BRIEF A: Render the records as a JSON list of strings, one string per line and no blank lines. Cover only the stretch from the start of the records through the line containing "Price from €2.90", and leave the pictures out.

EXCERPT PROVIDED:
B. Question: is Samuel saying that Saul will still be saved? “you…will be with me” as in Saul would be in the bosom of Abraham with Samuel (i.e. a place of Paradise awaiting the day of Jesus’ resurrection)? Or simply that Saul will be in the place of the dead (Sheol)? Again, Scripture is somewhat silent on this point. Perhaps Saul was just experiencing the sin that leads to death (1 John 5:16), but Saul had never really shown any fruits of repentance either. We’ll find out one day…

20 Immediately Saul fell full length on the ground, and was dreadfully afraid because of the words of Samuel. And there was no strength in him, for he had eaten no food all day or all night. 21 And the woman came to Saul and saw that he was severely troubled, and said to him, “Look, your maidservant has obeyed your voice, and I have put my life in my hands and heeded the words which you spoke to me. 22 Now therefore, please, heed also the voice of your maidservant, and let me set a piece of bread before you; and eat, that you may have strength when you go on your way.” 23 But he refused and said, “I will not eat.” So his servants, together with the woman, urged him; and he heeded their voice. Then he arose from the ground and sat on the bed.

A. Saul had a lot of grief, but no repentance. He fasted, feared, & fretted, but to no avail. How utterly sad! Never once does he break in humility before God, nor confess his sins & seek the face of the Lord. He’s sorry, but not sorry enough to repent. Whether or not the consequences would have changed is irrelevant…he was about to be judged by God Himself, and yet he never asks for mercy from the One who is rich in it. No wonder the Scripture tells us, “God resists the proud, but gives grace to the humble” (Jas 4:6). A little sin leads to a lot of sin, which leads to hardened hearts…

B. Woman is begging him to eat. She doesn’t want the king of Israel to die under her roof as a result of her witchcraft…her own life might have been in danger.

24 Now the woman had a fatted calf in the house, and she hastened to kill it. And she took flour and kneaded it, and baked unleavened bread from it. 25 So she brought it before Saul and his servants, and they ate. Then they rose and went away that night.

A. Had a hasty meal (no time for leavening) & then Saul left. The next time we’ll see Saul will be the day of his death.

1 Samuel 29 (NKJV)
1 Then the Philistines gathered together all their armies at Aphek, and the Israelites encamped by a fountain which is in Jezreel. 2 And the lords of the Philistines passed in review by hundreds and by thousands, but David and his men passed in review at the rear with Achish.

DATA FOR PROCESSING:
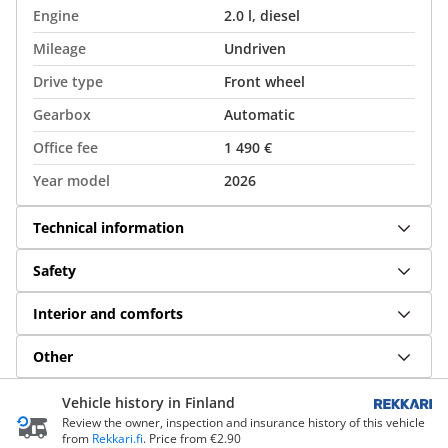
Engine
2.0 l, diesel
Mileage
Undriven
Drive type
Front wheel
Gearbox
Automatic
Office fee
1 490 €
Year model
2026
Technical information
Safety
Interior and comforts
Other
Vehicle history in Finland
Review the owner, inspection and insurance history of this vehicle
from
Rekkari.fi
. Price from €2.90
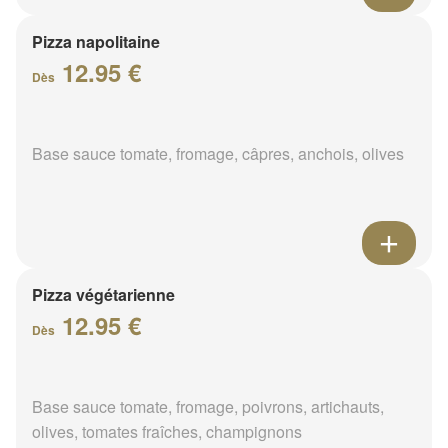
Pizza napolitaine
12.95 €
Dès
Base sauce tomate, fromage, câpres, anchois, olives
Pizza végétarienne
12.95 €
Dès
Base sauce tomate, fromage, poivrons, artichauts,
olives, tomates fraîches, champignons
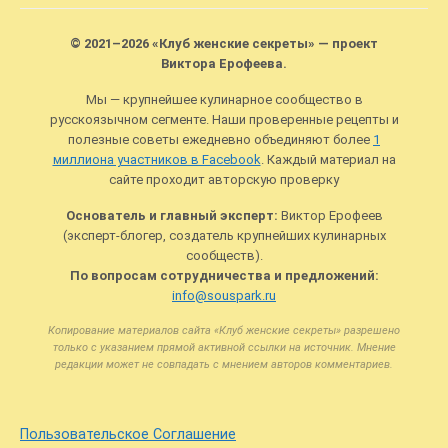
© 2021–2026 «Клуб женские секреты» — проект
Виктора Ерофеева.
Мы — крупнейшее кулинарное сообщество в
русскоязычном сегменте. Наши проверенные рецепты и
полезные советы ежедневно объединяют более
1
миллиона участников в Facebook
. Каждый материал на
сайте проходит авторскую проверку
Основатель и главный эксперт:
Виктор Ерофеев
(эксперт-блогер, создатель крупнейших кулинарных
сообществ).
По вопросам сотрудничества и предложений:
info@souspark.ru
Копирование материалов сайта «Клуб женские секреты» разрешено
только с указанием прямой активной ссылки на источник. Мнение
редакции может не совпадать с мнением авторов комментариев.
Пользовательское Соглашение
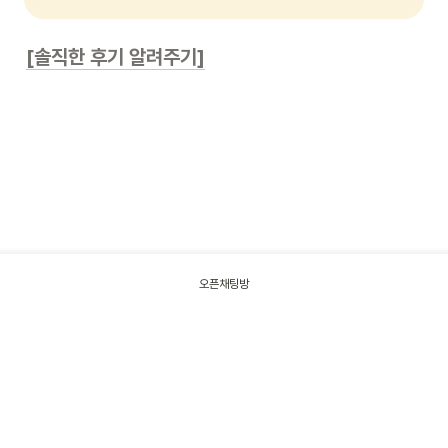
[솔직한 후기 알려주기]
오픈채팅방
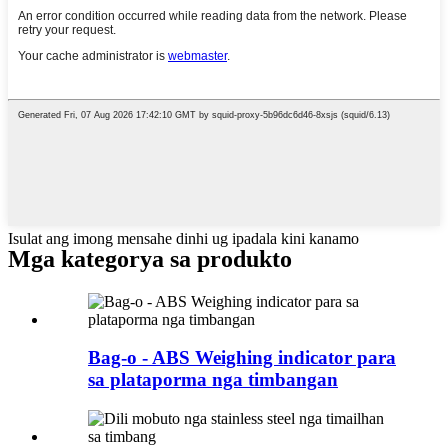
Isulat ang imong mensahe dinhi ug ipadala kini kanamo
Mga kategorya sa produkto
Bag-o - ABS Weighing indicator para
sa plataporma nga timbangan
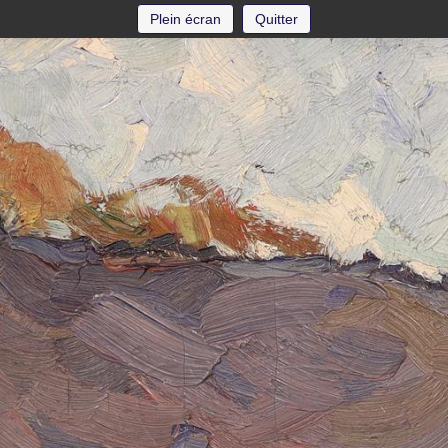
Plein écran
Quitter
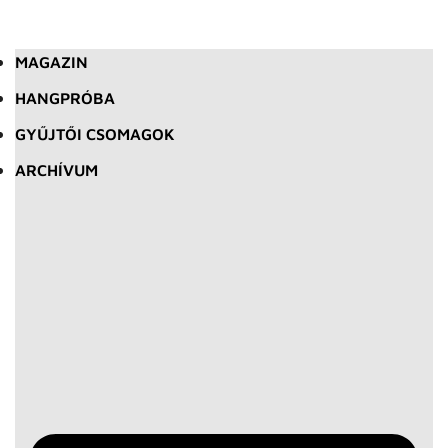
MAGAZIN
HANGPRÓBA
GYŰJTŐI CSOMAGOK
ARCHÍVUM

BRIEF B:
Answer these from the commentary on Saul:
(i) What animal did the woman have in the house?
(ii) Which verse is cited for "God resists the proud, but gives grace to the humble"?
(iii) Where did the Philistines gather all their armies?

RESULT A:
[
  "Engine",
  "2.0 l, diesel",
  "Mileage",
  "Undriven",
  "Drive type",
  "Front wheel",
  "Gearbox",
  "Automatic",
  "Office fee",
  "1 490 €",
  "Year model",
  "2026",
  "Technical information",
  "Safety",
  "Interior and comforts",
  "Other",
  "Vehicle history in Finland",
  "Review the owner, inspection and insurance history of this vehicle",
  "from",
  "Rekkari.fi",
  ". Price from €2.90"
]

RESULT B:
(i) A fatted calf
(ii) Jas 4:6
(iii) At Aphek